Pada tes wawancara akan dibagi menjadi 2 hari, hari pertama (28 Juli) sebanyak 8 calon, dan hari kedua (29 Juli) 4 calon, dengan rata- rata waktu 10 sampai 30 menit setiap calon.
“Tes wawancara terkait masalah integritas, komitmen dan pengetahuan mereka, dan paling penting kroscek atau klarifikasi laporan masyarakat yang dilaporkan ke kita. Laporannya ada kasus macam- macamlah tinggal klarifikasi yang ditujukan ke berbagai calon dan masih dilakukan klarifikasi,” paparnya, seraya tidak mengungkapkan secara detil soal laporan masyarakat itu.

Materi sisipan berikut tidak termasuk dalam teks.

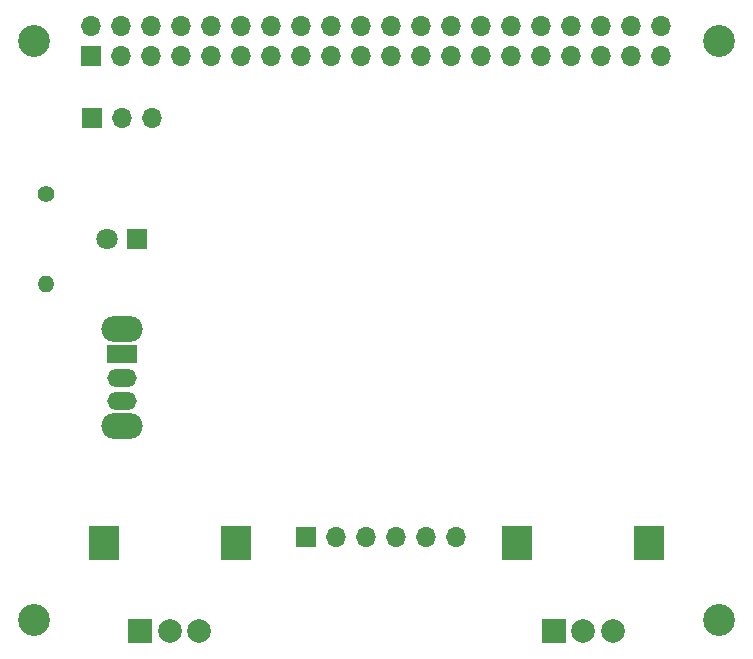
<source format=gbs>
G04 #@! TF.GenerationSoftware,KiCad,Pcbnew,5.1.2-f72e74a~84~ubuntu18.10.1*
G04 #@! TF.CreationDate,2019-07-04T17:38:07+09:00*
G04 #@! TF.ProjectId,RPI_HAT,5250495f-4841-4542-9e6b-696361645f70,rev?*
G04 #@! TF.SameCoordinates,Original*
G04 #@! TF.FileFunction,Soldermask,Bot*
G04 #@! TF.FilePolarity,Negative*
%FSLAX46Y46*%
G04 Gerber Fmt 4.6, Leading zero omitted, Abs format (unit mm)*
G04 Created by KiCad (PCBNEW 5.1.2-f72e74a~84~ubuntu18.10.1) date 2019-07-04 17:38:07*
%MOMM*%
%LPD*%
G04 APERTURE LIST*
%ADD10O,3.500000X2.200000*%
%ADD11O,2.500000X1.500000*%
%ADD12R,2.500000X1.500000*%
%ADD13O,1.700000X1.700000*%
%ADD14R,1.700000X1.700000*%
%ADD15O,1.400000X1.400000*%
%ADD16C,1.400000*%
%ADD17C,1.800000*%
%ADD18R,1.800000X1.800000*%
%ADD19R,2.000000X2.000000*%
%ADD20C,2.000000*%
%ADD21R,2.500000X3.000000*%
%ADD22C,2.700000*%
G04 APERTURE END LIST*
D10*
X211000000Y-130100000D03*
X211000000Y-121900000D03*
D11*
X211000000Y-128000000D03*
X211000000Y-126000000D03*
D12*
X211000000Y-124000000D03*
D13*
X239200000Y-139500000D03*
X236660000Y-139500000D03*
X234120000Y-139500000D03*
X231580000Y-139500000D03*
X229040000Y-139500000D03*
D14*
X226500000Y-139500000D03*
D13*
X213462000Y-104000000D03*
X210922000Y-104000000D03*
D14*
X208382000Y-104000000D03*
D15*
X204500000Y-118120000D03*
D16*
X204500000Y-110500000D03*
D17*
X209710000Y-114250000D03*
D18*
X212250000Y-114250000D03*
D19*
X247500000Y-147500000D03*
D20*
X250000000Y-147500000D03*
X252500000Y-147500000D03*
D21*
X244400000Y-140000000D03*
X255600000Y-140000000D03*
D19*
X212500000Y-147500000D03*
D20*
X215000000Y-147500000D03*
X217500000Y-147500000D03*
D21*
X209400000Y-140000000D03*
X220600000Y-140000000D03*
D14*
X208370000Y-98770000D03*
D13*
X208370000Y-96230000D03*
X210910000Y-98770000D03*
X210910000Y-96230000D03*
X213450000Y-98770000D03*
X213450000Y-96230000D03*
X215990000Y-98770000D03*
X215990000Y-96230000D03*
X218530000Y-98770000D03*
X218530000Y-96230000D03*
X221070000Y-98770000D03*
X221070000Y-96230000D03*
X223610000Y-98770000D03*
X223610000Y-96230000D03*
X226150000Y-98770000D03*
X226150000Y-96230000D03*
X228690000Y-98770000D03*
X228690000Y-96230000D03*
X231230000Y-98770000D03*
X231230000Y-96230000D03*
X233770000Y-98770000D03*
X233770000Y-96230000D03*
X236310000Y-98770000D03*
X236310000Y-96230000D03*
X238850000Y-98770000D03*
X238850000Y-96230000D03*
X241390000Y-98770000D03*
X241390000Y-96230000D03*
X243930000Y-98770000D03*
X243930000Y-96230000D03*
X246470000Y-98770000D03*
X246470000Y-96230000D03*
X249010000Y-98770000D03*
X249010000Y-96230000D03*
X251550000Y-98770000D03*
X251550000Y-96230000D03*
X254090000Y-98770000D03*
X254090000Y-96230000D03*
X256630000Y-98770000D03*
X256630000Y-96230000D03*
D22*
X261500000Y-146500000D03*
X203500000Y-146500000D03*
X261500000Y-97500000D03*
X203500000Y-97500000D03*
M02*

</source>
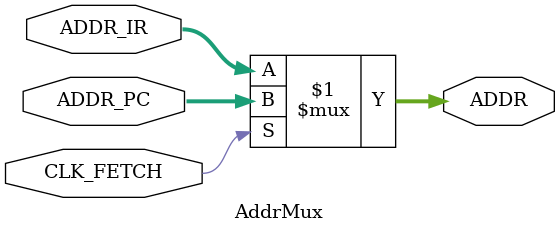
<source format=v>
`timescale 1ns / 100ps
module AddrMux(
    input CLK_FETCH,
    input [12:0] ADDR_PC,
    input [12:0] ADDR_IR,
    output [12:0] ADDR
    );
		
	assign ADDR = (CLK_FETCH) ? ADDR_PC : ADDR_IR;

endmodule

</source>
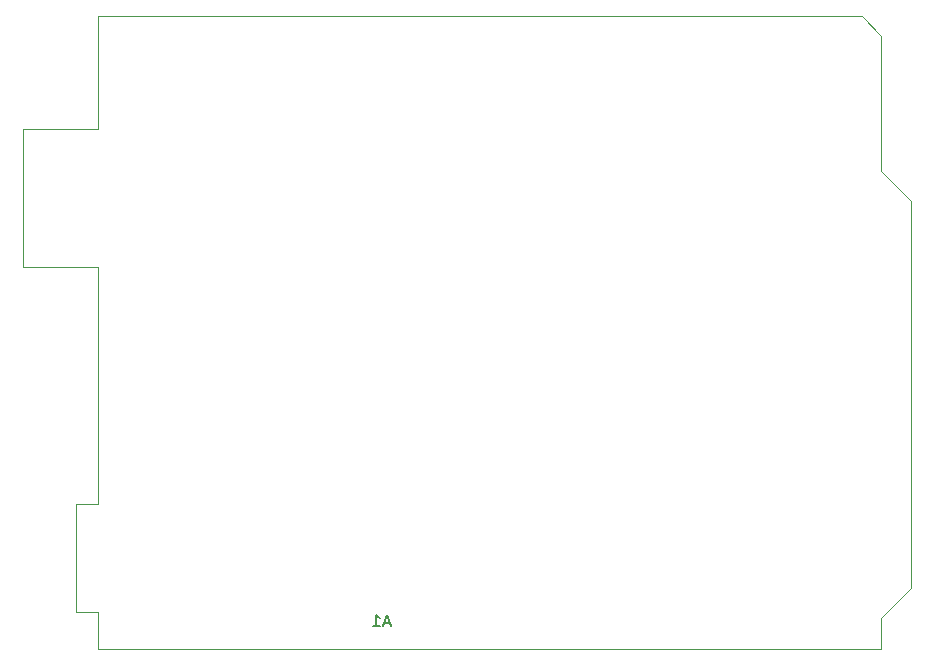
<source format=gbo>
G04 #@! TF.GenerationSoftware,KiCad,Pcbnew,(5.0.1)-4*
G04 #@! TF.CreationDate,2018-12-27T15:34:55-05:00*
G04 #@! TF.ProjectId,LED Project,4C45442050726F6A6563742E6B696361,rev?*
G04 #@! TF.SameCoordinates,Original*
G04 #@! TF.FileFunction,Legend,Bot*
G04 #@! TF.FilePolarity,Positive*
%FSLAX46Y46*%
G04 Gerber Fmt 4.6, Leading zero omitted, Abs format (unit mm)*
G04 Created by KiCad (PCBNEW (5.0.1)-4) date 12/27/2018 3:34:55 PM*
%MOMM*%
%LPD*%
G01*
G04 APERTURE LIST*
%ADD10C,0.120000*%
%ADD11C,0.150000*%
G04 APERTURE END LIST*
D10*
G04 #@! TO.C,A1*
X167770000Y-82800000D02*
X170310000Y-85340000D01*
X167770000Y-71370000D02*
X167770000Y-82800000D01*
X166120000Y-69720000D02*
X167770000Y-71370000D01*
X101470000Y-69720000D02*
X166120000Y-69720000D01*
X101470000Y-79250000D02*
X101470000Y-69720000D01*
X95120000Y-79250000D02*
X101470000Y-79250000D01*
X95120000Y-90930000D02*
X95120000Y-79250000D01*
X101470000Y-90930000D02*
X95120000Y-90930000D01*
X101470000Y-111000000D02*
X101470000Y-90930000D01*
X99570000Y-111000000D02*
X101470000Y-111000000D01*
X99570000Y-120140000D02*
X99570000Y-111000000D01*
X101470000Y-120140000D02*
X99570000Y-120140000D01*
X101470000Y-123320000D02*
X101470000Y-120140000D01*
X167770000Y-123320000D02*
X101470000Y-123320000D01*
X167770000Y-120650000D02*
X167770000Y-123320000D01*
X170310000Y-118110000D02*
X167770000Y-120650000D01*
X170310000Y-85340000D02*
X170310000Y-118110000D01*
G04 #@! TD*
G04 #@! TO.C,A1*
D11*
X126169284Y-121091667D02*
X125693094Y-121091667D01*
X126264522Y-121377381D02*
X125931189Y-120377381D01*
X125597856Y-121377381D01*
X124740713Y-121377381D02*
X125312141Y-121377381D01*
X125026427Y-121377381D02*
X125026427Y-120377381D01*
X125121665Y-120520239D01*
X125216903Y-120615477D01*
X125312141Y-120663096D01*
G04 #@! TD*
M02*

</source>
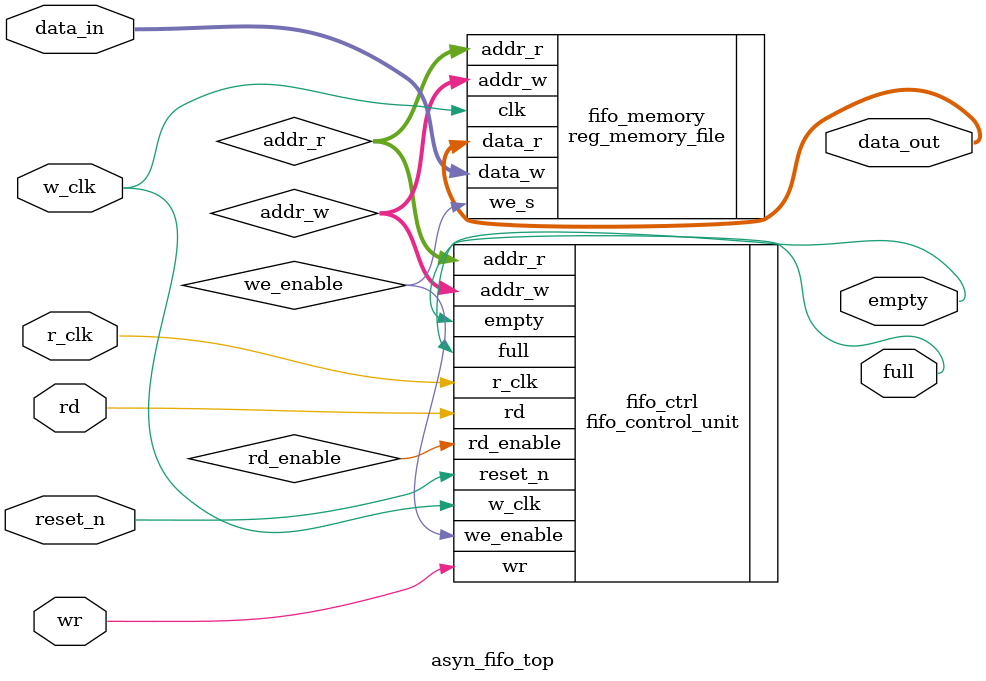
<source format=v>
`timescale 1ns / 1ps


module asyn_fifo_top#(
parameter addr_size=3,
 word_width=8
)(
    input r_clk,
    input w_clk,
     // read and write command
       input rd,
       input wr,
    input reset_n,
    input [word_width-1:0] data_in,
    output [word_width-1:0] data_out,
    output full,
    output empty
    );
        
      //declaration needed  
        wire [addr_size-1:0] addr_r,addr_w ;
        wire we_enable , rd_enable ;
        wire [addr_size:0] ptr_r;
        wire [addr_size:0] ptr_w;
    
      
      //initialize control unit   
    fifo_control_unit#(.addr_size(addr_size)) fifo_ctrl
    (.reset_n(reset_n),.w_clk(w_clk), .r_clk(r_clk),.rd(rd),.wr(wr),.addr_r(addr_r), .addr_w(addr_w),
   .full(full),.empty(empty), .we_enable(we_enable),.rd_enable(rd_enable) );
        
        
        
    // initialize memory register 
    reg_memory_file#(addr_size,word_width) fifo_memory (.we_s(we_enable), .clk(w_clk),.addr_r(addr_r),
          .addr_w(addr_w),.data_w(data_in),.data_r(data_out) );
    
    
    
    
    
    
    
    
    
    
endmodule

</source>
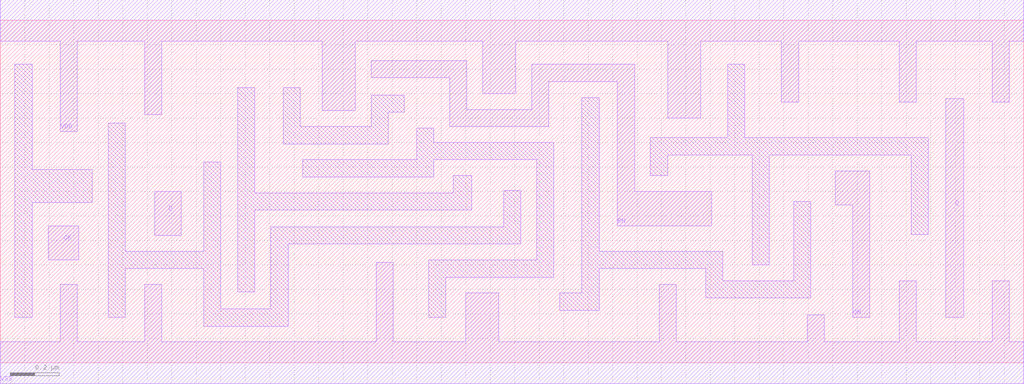
<source format=lef>
# 
# ******************************************************************************
# *                                                                            *
# *                   Copyright (C) 2004-2010, Nangate Inc.                    *
# *                           All rights reserved.                             *
# *                                                                            *
# * Nangate and the Nangate logo are trademarks of Nangate Inc.                *
# *                                                                            *
# * All trademarks, logos, software marks, and trade names (collectively the   *
# * "Marks") in this program are proprietary to Nangate or other respective    *
# * owners that have granted Nangate the right and license to use such Marks.  *
# * You are not permitted to use the Marks without the prior written consent   *
# * of Nangate or such third party that may own the Marks.                     *
# *                                                                            *
# * This file has been provided pursuant to a License Agreement containing     *
# * restrictions on its use. This file contains valuable trade secrets and     *
# * proprietary information of Nangate Inc., and is protected by U.S. and      *
# * international laws and/or treaties.                                        *
# *                                                                            *
# * The copyright notice(s) in this file does not indicate actual or intended  *
# * publication of this file.                                                  *
# *                                                                            *
# *     NGLibraryCreator, v2010.08-HR32-SP3-2010-08-05 - build 1009061800      *
# *                                                                            *
# ******************************************************************************
# 
# 
# Running on brazil06.nangate.com.br for user Giancarlo Franciscatto (gfr).
# Local time is now Fri, 3 Dec 2010, 19:32:18.
# Main process id is 27821.

VERSION 5.6 ;
BUSBITCHARS "[]" ;
DIVIDERCHAR "/" ;

MACRO DFFR_X2
  CLASS core ;
  FOREIGN DFFR_X2 0.0 0.0 ;
  ORIGIN 0 0 ;
  SYMMETRY X Y ;
  SITE FreePDK45_38x28_10R_NP_162NW_34O ;
  SIZE 4.18 BY 1.4 ;
  PIN D
    DIRECTION INPUT ;
    ANTENNAPARTIALMETALAREA 0.0198 LAYER metal1 ;
    ANTENNAPARTIALMETALSIDEAREA 0.0754 LAYER metal1 ;
    ANTENNAGATEAREA 0.03475 ;
    PORT
      LAYER metal1 ;
        POLYGON 0.63 0.52 0.74 0.52 0.74 0.7 0.63 0.7  ;
    END
  END D
  PIN RN
    DIRECTION INPUT ;
    ANTENNAPARTIALMETALAREA 0.1876 LAYER metal1 ;
    ANTENNAPARTIALMETALSIDEAREA 0.6331 LAYER metal1 ;
    ANTENNAGATEAREA 0.06125 ;
    PORT
      LAYER metal1 ;
        POLYGON 1.515 1.165 1.65 1.165 1.835 1.165 1.835 0.965 2.24 0.965 2.24 1.15 2.26 1.15 2.52 1.15 2.52 0.56 2.905 0.56 2.905 0.7 2.59 0.7 2.59 1.22 2.26 1.22 2.17 1.22 2.17 1.035 1.905 1.035 1.905 1.235 1.65 1.235 1.515 1.235  ;
    END
  END RN
  PIN CK
    DIRECTION INPUT ;
    ANTENNAPARTIALMETALAREA 0.0175 LAYER metal1 ;
    ANTENNAPARTIALMETALSIDEAREA 0.0689 LAYER metal1 ;
    ANTENNAGATEAREA 0.02625 ;
    PORT
      LAYER metal1 ;
        POLYGON 0.195 0.42 0.32 0.42 0.32 0.56 0.195 0.56  ;
    END
  END CK
  PIN Q
    DIRECTION OUTPUT ;
    ANTENNAPARTIALMETALAREA 0.067125 LAYER metal1 ;
    ANTENNAPARTIALMETALSIDEAREA 0.2522 LAYER metal1 ;
    ANTENNADIFFAREA 0.1463 ;
    PORT
      LAYER metal1 ;
        POLYGON 3.86 0.185 3.935 0.185 3.935 1.08 3.86 1.08  ;
    END
  END Q
  PIN QN
    DIRECTION OUTPUT ;
    ANTENNAPARTIALMETALAREA 0.0518 LAYER metal1 ;
    ANTENNAPARTIALMETALSIDEAREA 0.1924 LAYER metal1 ;
    ANTENNADIFFAREA 0.1904 ;
    PORT
      LAYER metal1 ;
        POLYGON 3.41 0.645 3.48 0.645 3.48 0.185 3.55 0.185 3.55 0.785 3.41 0.785  ;
    END
  END QN
  PIN VDD
    DIRECTION INOUT ;
    USE power ;
    SHAPE ABUTMENT ;
    PORT
      LAYER metal1 ;
        POLYGON 0 1.315 0.245 1.315 0.245 0.945 0.315 0.945 0.315 1.315 0.375 1.315 0.59 1.315 0.59 1.015 0.66 1.015 0.66 1.315 1.315 1.315 1.315 1.03 1.45 1.03 1.45 1.315 1.65 1.315 1.97 1.315 1.97 1.1 2.105 1.1 2.105 1.315 2.26 1.315 2.725 1.315 2.725 1 2.86 1 2.86 1.315 3.19 1.315 3.19 1.065 3.26 1.065 3.26 1.315 3.67 1.315 3.67 1.065 3.74 1.065 3.74 1.315 3.79 1.315 4.05 1.315 4.05 1.065 4.12 1.065 4.12 1.315 4.18 1.315 4.18 1.485 3.79 1.485 2.26 1.485 1.65 1.485 0.375 1.485 0 1.485  ;
    END
  END VDD
  PIN VSS
    DIRECTION INOUT ;
    USE ground ;
    SHAPE ABUTMENT ;
    PORT
      LAYER metal1 ;
        POLYGON 0 -0.085 4.18 -0.085 4.18 0.085 4.12 0.085 4.12 0.335 4.05 0.335 4.05 0.085 3.74 0.085 3.74 0.335 3.67 0.335 3.67 0.085 3.365 0.085 3.365 0.195 3.295 0.195 3.295 0.085 2.76 0.085 2.76 0.32 2.69 0.32 2.69 0.085 2.035 0.085 2.035 0.285 1.9 0.285 1.9 0.085 1.605 0.085 1.605 0.41 1.535 0.41 1.535 0.085 0.66 0.085 0.66 0.32 0.59 0.32 0.59 0.085 0.315 0.085 0.315 0.32 0.245 0.32 0.245 0.085 0 0.085  ;
    END
  END VSS
  OBS
      LAYER metal1 ;
        POLYGON 0.06 0.185 0.13 0.185 0.13 0.655 0.375 0.655 0.375 0.79 0.13 0.79 0.13 1.22 0.06 1.22  ;
        POLYGON 1.155 0.895 1.585 0.895 1.585 1.025 1.65 1.025 1.65 1.095 1.515 1.095 1.515 0.965 1.225 0.965 1.225 1.125 1.155 1.125  ;
        POLYGON 0.97 0.29 1.04 0.29 1.04 0.625 1.925 0.625 1.925 0.765 1.85 0.765 1.85 0.695 1.04 0.695 1.04 1.125 0.97 1.125  ;
        POLYGON 0.44 0.185 0.51 0.185 0.51 0.385 0.83 0.385 0.83 0.15 1.175 0.15 1.175 0.485 2.125 0.485 2.125 0.705 2.055 0.705 2.055 0.555 1.105 0.555 1.105 0.22 0.9 0.22 0.9 0.82 0.83 0.82 0.83 0.455 0.51 0.455 0.51 0.98 0.44 0.98  ;
        POLYGON 1.235 0.76 1.77 0.76 1.77 0.83 2.19 0.83 2.19 0.42 1.75 0.42 1.75 0.185 1.82 0.185 1.82 0.35 2.26 0.35 2.26 0.9 1.77 0.9 1.77 0.96 1.7 0.96 1.7 0.83 1.235 0.83  ;
        POLYGON 2.285 0.215 2.445 0.215 2.445 0.385 2.88 0.385 2.88 0.265 3.31 0.265 3.31 0.66 3.24 0.66 3.24 0.335 2.95 0.335 2.95 0.455 2.445 0.455 2.445 1.085 2.375 1.085 2.375 0.285 2.285 0.285  ;
        POLYGON 2.655 0.765 2.725 0.765 2.725 0.85 3.07 0.85 3.07 0.4 3.14 0.4 3.14 0.85 3.72 0.85 3.72 0.525 3.79 0.525 3.79 0.92 3.04 0.92 3.04 1.22 2.97 1.22 2.97 0.92 2.655 0.92  ;
  END
END DFFR_X2

END LIBRARY
#
# End of file
#

</source>
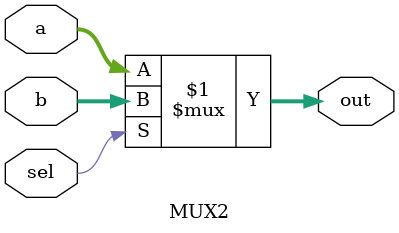
<source format=v>
module MUX2(
    input  [31:0] a,
    input  [31:0] b,
    input        sel,
    output [31:0] out
);
    assign out = (sel) ? b : a;
endmodule

</source>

Diakui Zakaria, 12 calon komisioner Bawaslu itu telah melaksanakan tes kesehatan serentak, dan hasilnya masih menunggu Bawaslu RI, setelah didapat dari Mabes Polri.
“Hasil tes kesehatan nanti dilakukan Mabes Polri dan diserahkan ke Bawaslu RI, sambil Timsel Bawaslu melakukan tes wawancara,” bebernya.
Nanti, setelah melaksanakan tes kesehatan dan wawancara diambil 6 besar, untuk diteruskan ke Bawaslu RI.
“Nantinya, yang akan jadi 3 nama itu urusan Jakarta melakukan fit and propertes. Perkiraan 10 September sudah di sampaikan ke pusat kemudian nantinya pelantikan sekita 21-23 September,” tukasnya.